В этот момент машину тряхнуло, и я автоматически подобралась, чтоб не влипнуть мордой в ствол оружия, которое я всегда сжимала коленями, и не остаться ненароком без передних зубов… но не тут-то было. Должна была сжимать — но не сжимала. В мою башку заколотили ещё сильнее — зачем, зачем, зачем Берц взяла с собой меня, — не послав предварительно в оружейку? Ведь не собиралась же она делать дело сама, прихватив меня только в качестве гибрида зрителя и группы поддержки? Маразм крепчал, и мне уже начало было казаться, что это запланированная акция, и Берц нарочно поджидала меня около окна, чтобы сейчас устроить мне… что именно устроить, я придумать не успела, потому что мы приехали.

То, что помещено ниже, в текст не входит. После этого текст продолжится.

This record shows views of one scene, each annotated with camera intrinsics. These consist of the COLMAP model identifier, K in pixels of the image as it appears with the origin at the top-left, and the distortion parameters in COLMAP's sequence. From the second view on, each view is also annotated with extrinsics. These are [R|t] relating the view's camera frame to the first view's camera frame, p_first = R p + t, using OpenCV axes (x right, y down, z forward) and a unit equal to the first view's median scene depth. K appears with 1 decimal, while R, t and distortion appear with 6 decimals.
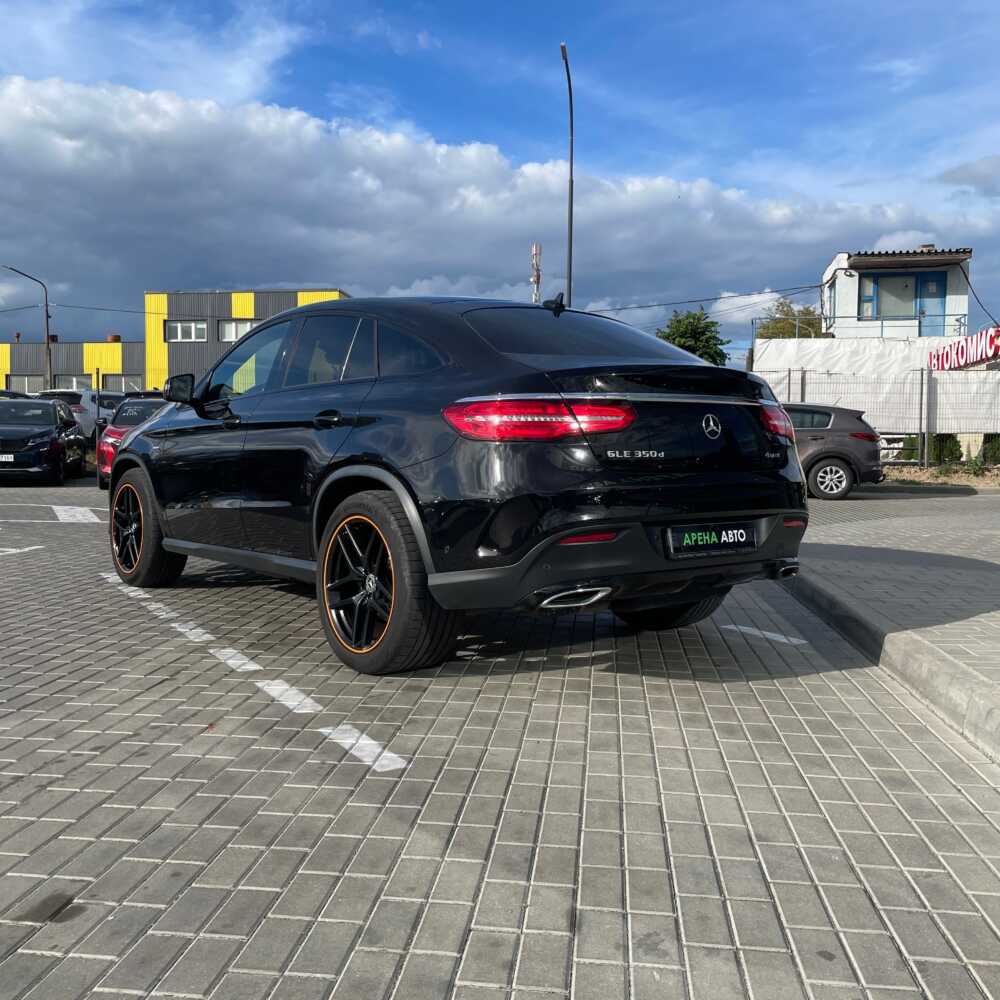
lens RADIAL K [[1003.3, 0, 514.4], [0, 1003.3, 510.7], [0, 0, 1]] dist [0.082105, -0.096214]
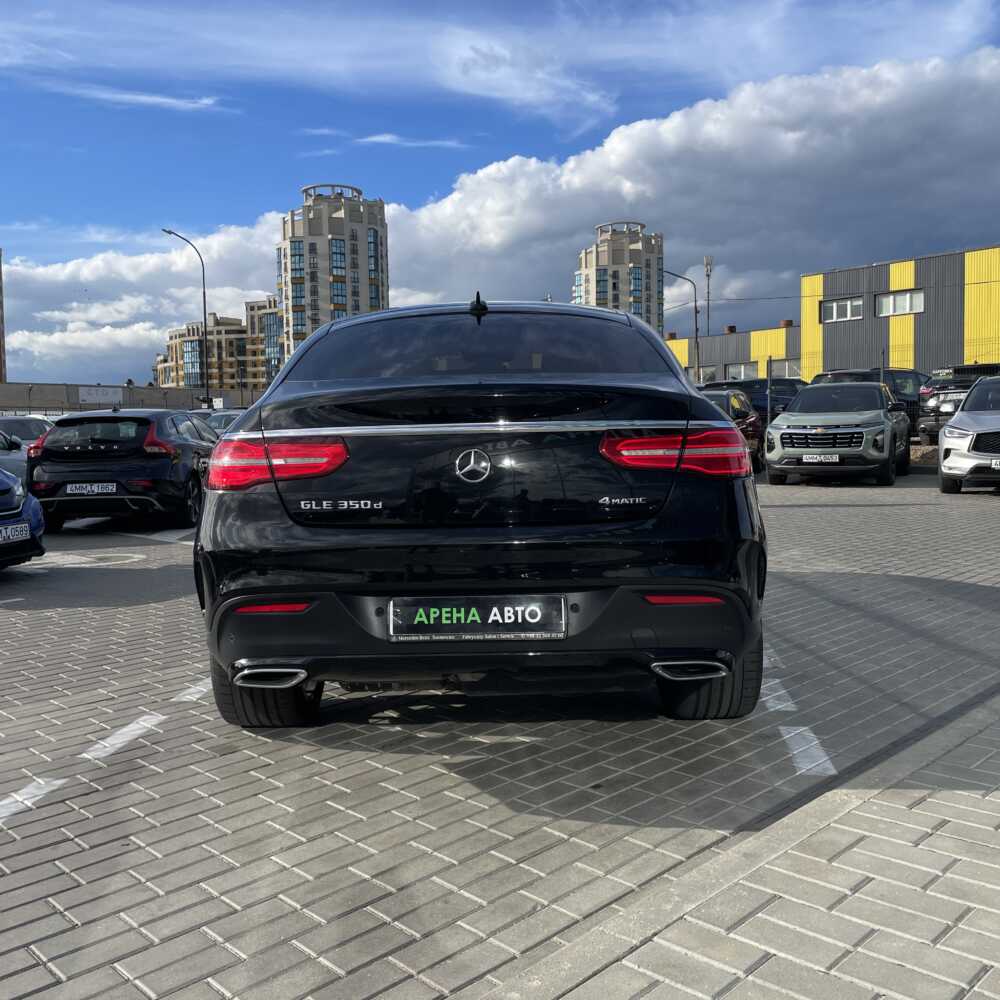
lens RADIAL K [[1008.1, 0, 500.0], [0, 1008.1, 500.0], [0, 0, 1]] dist [0.090627, -0.122641]
pose [[0.767045, 0.020424, -0.641268, 0.056014], [-0.013345, 0.999785, 0.015879, -0.005723], [0.641455, -0.003622, 0.767152, 0.036123]]
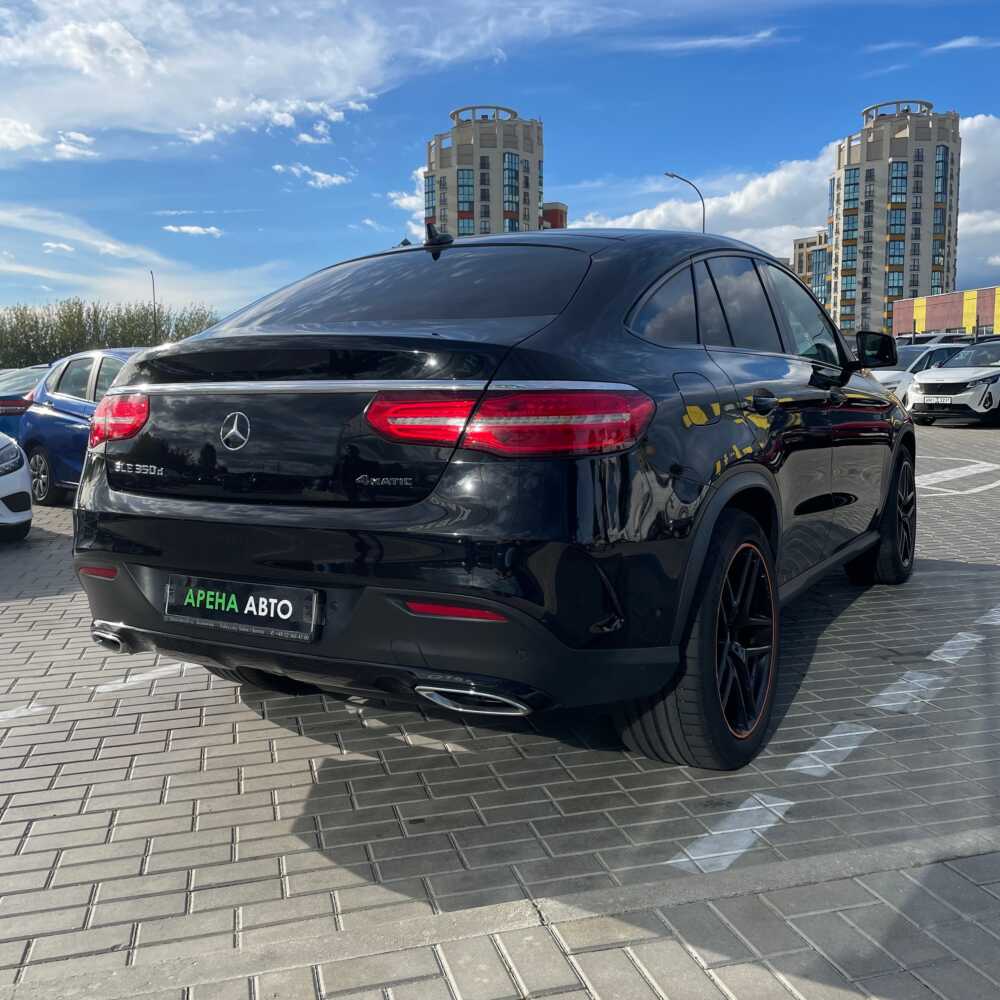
lens RADIAL K [[1020.3, 0, 478.0], [0, 1020.3, 498.6], [0, 0, 1]] dist [0.065884, -0.086827]
pose [[0.331258, 0.088618, -0.939369, 0.070729], [-0.035613, 0.996045, 0.081406, -0.008174], [0.942868, 0.006488, 0.333104, 0.075659]]
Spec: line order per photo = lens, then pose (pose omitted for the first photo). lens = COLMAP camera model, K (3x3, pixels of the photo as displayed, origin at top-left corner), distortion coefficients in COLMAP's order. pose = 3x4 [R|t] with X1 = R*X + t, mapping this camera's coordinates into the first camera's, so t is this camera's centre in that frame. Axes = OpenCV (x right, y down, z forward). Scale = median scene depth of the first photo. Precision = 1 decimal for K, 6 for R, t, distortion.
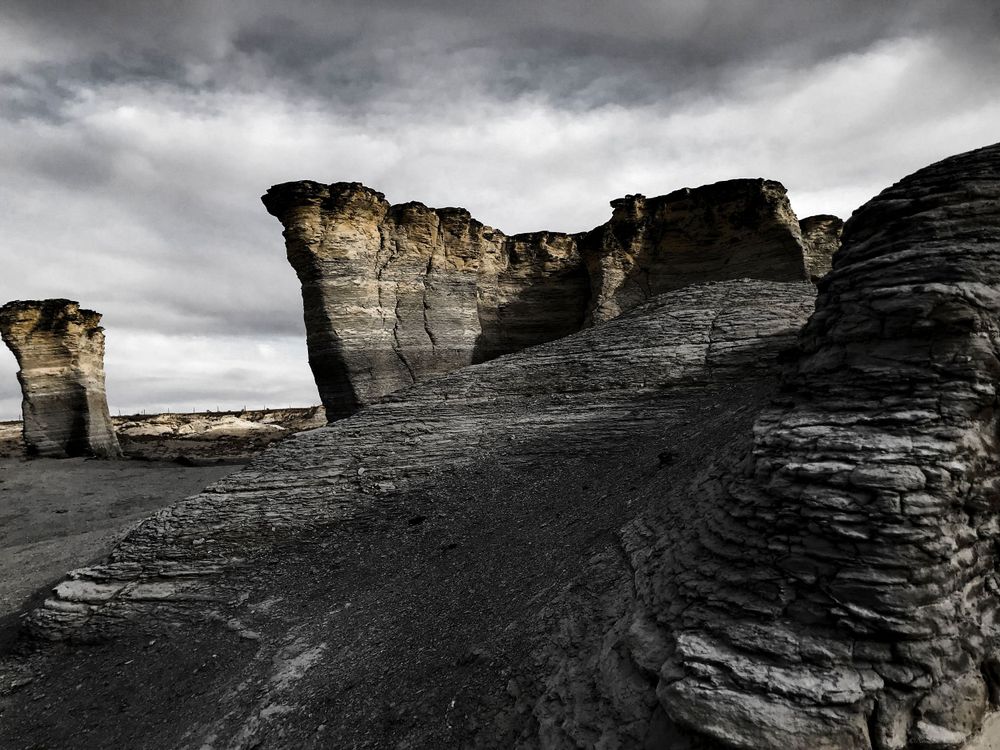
lens RADIAL K [[825.1, 0, 500.4], [0, 825.1, 376.0], [0, 0, 1]] dist [-0.004676, -0.004685]
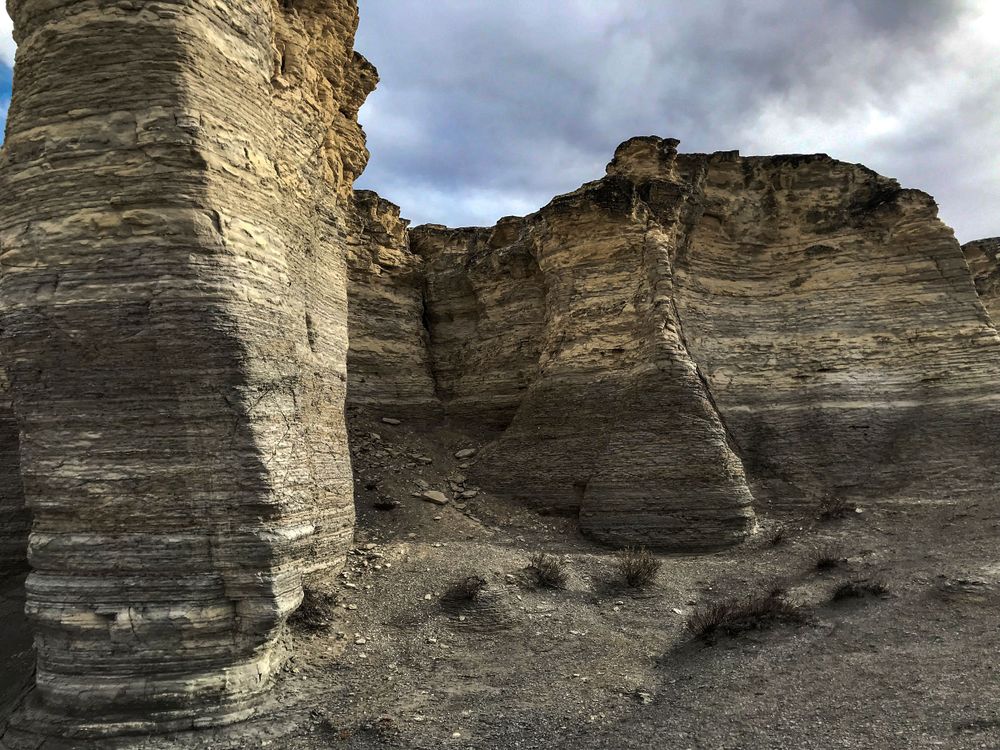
lens RADIAL K [[825.1, 0, 499.4], [0, 825.1, 373.6], [0, 0, 1]] dist [-0.004676, -0.004685]
pose [[0.779913, 0.129510, 0.612342, -0.247892], [-0.048230, 0.987884, -0.147508, 0.024439], [-0.624027, 0.085510, 0.776710, 0.659393]]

— Пошли, — Берц хлопнула расхлябанной дверцей так, что моя дверца дёрнулась в пальцах и открылась сама собой. — А ты тут порядок наведи, на раз-два. Мухой, — это относилось уже к небритому мрачному водиле. — Сзади чтоб пусто было, иначе шмотки мадам докторши не влезут.
— Успею, — буркнул водила в сторону, распространяя мощный запах вчерашнего перегара.
— Живенько давай, — прикрикнула Берц. — Ишь ты. Борзометр у тебя там на жопе не вырос? Успеет он.
— А то, — сказал водила. Откуда-то с днища драндулета с шумом отвалился кусок глины.
— Не подфартило тебе, — сказала Берц, когда мы шли по тропинке. — Рано ты из лазарета свалила, а то ходила бы каждый день на исповедь. К мадам Дельфингтон.
От неожиданности я чуть не хлопнулась, запнувшись о какую-то кочку, которая выступала над землёй хорошо, если на сантиметр, и получила секундную передышку. В этот момент каким-то чудом в моей башке наступило просветление, и я разом поняла, что Берц подкалывает меня совершенно просто так, без задней мысли — и что, даже будь это по-другому, сделать ноги всё равно не удастся. Прямо перед нами уже был докторшин домик, и я не додумалась сказать ничего умнее, чем "да, госпожа Берц". Впрочем, ей было всё равно.